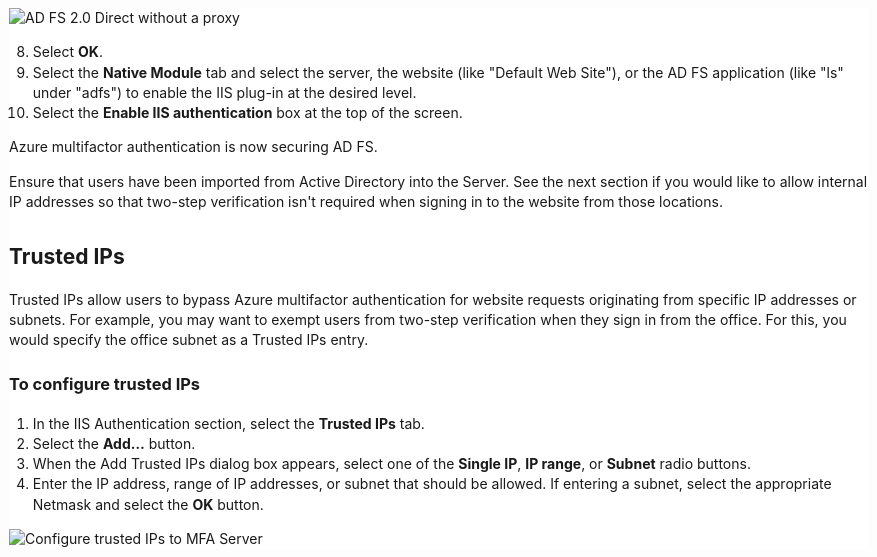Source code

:    ![AD FS 2.0 Direct without a proxy](./media/howto-mfaserver-adfs-2/noproxy.png)

8. Select **OK**.
9. Select the **Native Module** tab and select the server, the website (like "Default Web Site"), or the AD FS application (like "ls" under "adfs") to enable the IIS plug-in at the desired level.
10. Select the **Enable IIS authentication** box at the top of the screen.

Azure multifactor authentication is now securing AD FS.

Ensure that users have been imported from Active Directory into the Server. See the next section if you would like to allow internal IP addresses so that two-step verification isn't required when signing in to the website from those locations.

## Trusted IPs

Trusted IPs allow users to bypass Azure multifactor authentication for website requests originating from specific IP addresses or subnets. For example, you may want to exempt users from two-step verification when they sign in from the office. For this, you would specify the office subnet as a Trusted IPs entry.

### To configure trusted IPs

1. In the IIS Authentication section, select the **Trusted IPs** tab.
2. Select the **Add…** button.
3. When the Add Trusted IPs dialog box appears, select one of the **Single IP**, **IP range**, or **Subnet** radio buttons.
4. Enter the IP address, range of IP addresses, or subnet that should be allowed. If entering a subnet, select the appropriate Netmask and select the **OK** button.

![Configure trusted IPs to MFA Server](./media/howto-mfaserver-adfs-2/trusted.png)
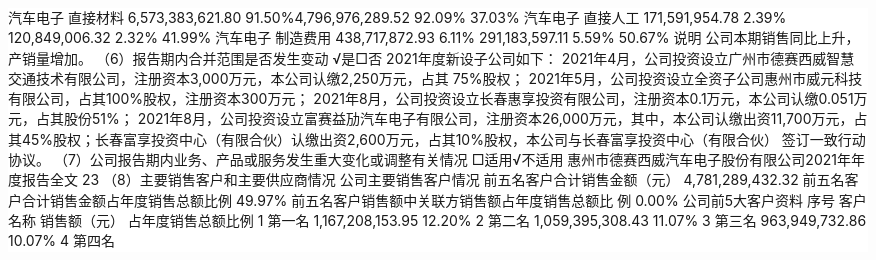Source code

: 汽车电子
直接材料
6,573,383,621.80
91.50%4,796,976,289.52
92.09%
37.03%
汽车电子
直接人工
171,591,954.78
2.39%
120,849,006.32
2.32%
41.99%
汽车电子
制造费用
438,717,872.93
6.11%
291,183,597.11
5.59%
50.67%
说明
公司本期销售同比上升，产销量增加。
（6）报告期内合并范围是否发生变动
√是□否
2021年度新设子公司如下：
2021年4月，公司投资设立广州市德赛西威智慧交通技术有限公司，注册资本3,000万元，本公司认缴2,250万元，占其
75%股权；
2021年5月，公司投资设立全资子公司惠州市威元科技有限公司，占其100%股权，注册资本300万元；
2021年8月，公司投资设立长春惠享投资有限公司，注册资本0.1万元，本公司认缴0.051万元，占其股份51%；
2021年8月，公司投资设立富赛益劢汽车电子有限公司，注册资本26,000万元，其中，本公司认缴出资11,700万元，占
其45%股权；长春富享投资中心（有限合伙）认缴出资2,600万元，占其10%股权，本公司与长春富享投资中心（有限合伙）
签订一致行动协议。
（7）公司报告期内业务、产品或服务发生重大变化或调整有关情况
□适用√不适用
惠州市德赛西威汽车电子股份有限公司2021年年度报告全文
23
（8）主要销售客户和主要供应商情况
公司主要销售客户情况
前五名客户合计销售金额（元）
4,781,289,432.32
前五名客户合计销售金额占年度销售总额比例
49.97%
前五名客户销售额中关联方销售额占年度销售总额比
例
0.00%
公司前5大客户资料
序号
客户名称
销售额（元）
占年度销售总额比例
1
第一名
1,167,208,153.95
12.20%
2
第二名
1,059,395,308.43
11.07%
3
第三名
963,949,732.86
10.07%
4
第四名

----------------

Exercise directions ▸
Reproduce every one of the lines above word for word, omitting the pictures.

Task response ▸
Source code

:    ![AD FS 2.0 Direct without a proxy](./media/howto-mfaserver-adfs-2/noproxy.png)

8. Select **OK**.
9. Select the **Native Module** tab and select the server, the website (like "Default Web Site"), or the AD FS application (like "ls" under "adfs") to enable the IIS plug-in at the desired level.
10. Select the **Enable IIS authentication** box at the top of the screen.

Azure multifactor authentication is now securing AD FS.

Ensure that users have been imported from Active Directory into the Server. See the next section if you would like to allow internal IP addresses so that two-step verification isn't required when signing in to the website from those locations.

## Trusted IPs

Trusted IPs allow users to bypass Azure multifactor authentication for website requests originating from specific IP addresses or subnets. For example, you may want to exempt users from two-step verification when they sign in from the office. For this, you would specify the office subnet as a Trusted IPs entry.

### To configure trusted IPs

1. In the IIS Authentication section, select the **Trusted IPs** tab.
2. Select the **Add…** button.
3. When the Add Trusted IPs dialog box appears, select one of the **Single IP**, **IP range**, or **Subnet** radio buttons.
4. Enter the IP address, range of IP addresses, or subnet that should be allowed. If entering a subnet, select the appropriate Netmask and select the **OK** button.

![Configure trusted IPs to MFA Server](./media/howto-mfaserver-adfs-2/trusted.png)
Source code

: 汽车电子
直接材料
6,573,383,621.80
91.50%4,796,976,289.52
92.09%
37.03%
汽车电子
直接人工
171,591,954.78
2.39%
120,849,006.32
2.32%
41.99%
汽车电子
制造费用
438,717,872.93
6.11%
291,183,597.11
5.59%
50.67%
说明
公司本期销售同比上升，产销量增加。
（6）报告期内合并范围是否发生变动
√是□否
2021年度新设子公司如下：
2021年4月，公司投资设立广州市德赛西威智慧交通技术有限公司，注册资本3,000万元，本公司认缴2,250万元，占其
75%股权；
2021年5月，公司投资设立全资子公司惠州市威元科技有限公司，占其100%股权，注册资本300万元；
2021年8月，公司投资设立长春惠享投资有限公司，注册资本0.1万元，本公司认缴0.051万元，占其股份51%；
2021年8月，公司投资设立富赛益劢汽车电子有限公司，注册资本26,000万元，其中，本公司认缴出资11,700万元，占
其45%股权；长春富享投资中心（有限合伙）认缴出资2,600万元，占其10%股权，本公司与长春富享投资中心（有限合伙）
签订一致行动协议。
（7）公司报告期内业务、产品或服务发生重大变化或调整有关情况
□适用√不适用
惠州市德赛西威汽车电子股份有限公司2021年年度报告全文
23
（8）主要销售客户和主要供应商情况
公司主要销售客户情况
前五名客户合计销售金额（元）
4,781,289,432.32
前五名客户合计销售金额占年度销售总额比例
49.97%
前五名客户销售额中关联方销售额占年度销售总额比
例
0.00%
公司前5大客户资料
序号
客户名称
销售额（元）
占年度销售总额比例
1
第一名
1,167,208,153.95
12.20%
2
第二名
1,059,395,308.43
11.07%
3
第三名
963,949,732.86
10.07%
4
第四名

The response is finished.